> Entries
____________________

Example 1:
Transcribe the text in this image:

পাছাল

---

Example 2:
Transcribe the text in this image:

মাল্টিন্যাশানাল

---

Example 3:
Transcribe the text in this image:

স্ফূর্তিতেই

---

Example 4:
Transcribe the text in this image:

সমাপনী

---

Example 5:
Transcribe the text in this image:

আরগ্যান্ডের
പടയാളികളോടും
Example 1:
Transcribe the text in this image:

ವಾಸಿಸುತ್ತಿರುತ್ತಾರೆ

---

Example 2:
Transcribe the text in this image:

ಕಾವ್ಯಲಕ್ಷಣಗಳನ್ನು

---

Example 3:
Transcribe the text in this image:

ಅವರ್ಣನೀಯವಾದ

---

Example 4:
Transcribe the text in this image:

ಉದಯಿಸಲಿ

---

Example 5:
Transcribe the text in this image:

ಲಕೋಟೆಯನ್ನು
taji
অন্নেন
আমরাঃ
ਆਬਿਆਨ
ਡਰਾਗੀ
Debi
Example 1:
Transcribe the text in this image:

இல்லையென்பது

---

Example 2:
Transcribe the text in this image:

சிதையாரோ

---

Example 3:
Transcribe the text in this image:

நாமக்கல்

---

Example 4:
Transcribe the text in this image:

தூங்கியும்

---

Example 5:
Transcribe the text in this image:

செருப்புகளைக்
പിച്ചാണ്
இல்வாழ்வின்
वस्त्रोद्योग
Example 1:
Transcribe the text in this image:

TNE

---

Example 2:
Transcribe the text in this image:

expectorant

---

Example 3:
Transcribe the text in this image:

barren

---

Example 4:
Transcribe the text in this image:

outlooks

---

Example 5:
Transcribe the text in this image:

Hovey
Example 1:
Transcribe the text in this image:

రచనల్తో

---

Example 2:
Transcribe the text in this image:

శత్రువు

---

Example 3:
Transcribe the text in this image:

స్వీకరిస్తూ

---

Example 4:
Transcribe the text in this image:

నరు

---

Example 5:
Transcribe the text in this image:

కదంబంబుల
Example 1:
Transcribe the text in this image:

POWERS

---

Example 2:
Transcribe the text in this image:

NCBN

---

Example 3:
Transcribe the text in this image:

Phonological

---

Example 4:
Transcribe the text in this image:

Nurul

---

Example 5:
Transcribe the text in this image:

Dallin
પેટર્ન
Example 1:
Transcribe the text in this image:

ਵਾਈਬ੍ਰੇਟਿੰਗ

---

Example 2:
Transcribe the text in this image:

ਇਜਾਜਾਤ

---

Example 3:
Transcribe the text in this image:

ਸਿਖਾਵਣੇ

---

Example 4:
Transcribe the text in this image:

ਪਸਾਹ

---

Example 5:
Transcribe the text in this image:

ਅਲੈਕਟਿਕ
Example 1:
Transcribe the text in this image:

____________________

> Exercise description
Rewrite every one of the lines above, putting "Type out" wherever "Transcribe" occurs and leaving everything else unchanged.

> Solution to this exercise
Example 1:
Type out the text in this image:

পাছাল

---

Example 2:
Type out the text in this image:

মাল্টিন্যাশানাল

---

Example 3:
Type out the text in this image:

স্ফূর্তিতেই

---

Example 4:
Type out the text in this image:

সমাপনী

---

Example 5:
Type out the text in this image:

আরগ্যান্ডের
പടയാളികളോടും
Example 1:
Type out the text in this image:

ವಾಸಿಸುತ್ತಿರುತ್ತಾರೆ

---

Example 2:
Type out the text in this image:

ಕಾವ್ಯಲಕ್ಷಣಗಳನ್ನು

---

Example 3:
Type out the text in this image:

ಅವರ್ಣನೀಯವಾದ

---

Example 4:
Type out the text in this image:

ಉದಯಿಸಲಿ

---

Example 5:
Type out the text in this image:

ಲಕೋಟೆಯನ್ನು
taji
অন্নেন
আমরাঃ
ਆਬਿਆਨ
ਡਰਾਗੀ
Debi
Example 1:
Type out the text in this image:

இல்லையென்பது

---

Example 2:
Type out the text in this image:

சிதையாரோ

---

Example 3:
Type out the text in this image:

நாமக்கல்

---

Example 4:
Type out the text in this image:

தூங்கியும்

---

Example 5:
Type out the text in this image:

செருப்புகளைக்
പിച്ചാണ്
இல்வாழ்வின்
वस्त्रोद्योग
Example 1:
Type out the text in this image:

TNE

---

Example 2:
Type out the text in this image:

expectorant

---

Example 3:
Type out the text in this image:

barren

---

Example 4:
Type out the text in this image:

outlooks

---

Example 5:
Type out the text in this image:

Hovey
Example 1:
Type out the text in this image:

రచనల్తో

---

Example 2:
Type out the text in this image:

శత్రువు

---

Example 3:
Type out the text in this image:

స్వీకరిస్తూ

---

Example 4:
Type out the text in this image:

నరు

---

Example 5:
Type out the text in this image:

కదంబంబుల
Example 1:
Type out the text in this image:

POWERS

---

Example 2:
Type out the text in this image:

NCBN

---

Example 3:
Type out the text in this image:

Phonological

---

Example 4:
Type out the text in this image:

Nurul

---

Example 5:
Type out the text in this image:

Dallin
પેટર્ન
Example 1:
Type out the text in this image:

ਵਾਈਬ੍ਰੇਟਿੰਗ

---

Example 2:
Type out the text in this image:

ਇਜਾਜਾਤ

---

Example 3:
Type out the text in this image:

ਸਿਖਾਵਣੇ

---

Example 4:
Type out the text in this image:

ਪਸਾਹ

---

Example 5:
Type out the text in this image:

ਅਲੈਕਟਿਕ
Example 1:
Type out the text in this image:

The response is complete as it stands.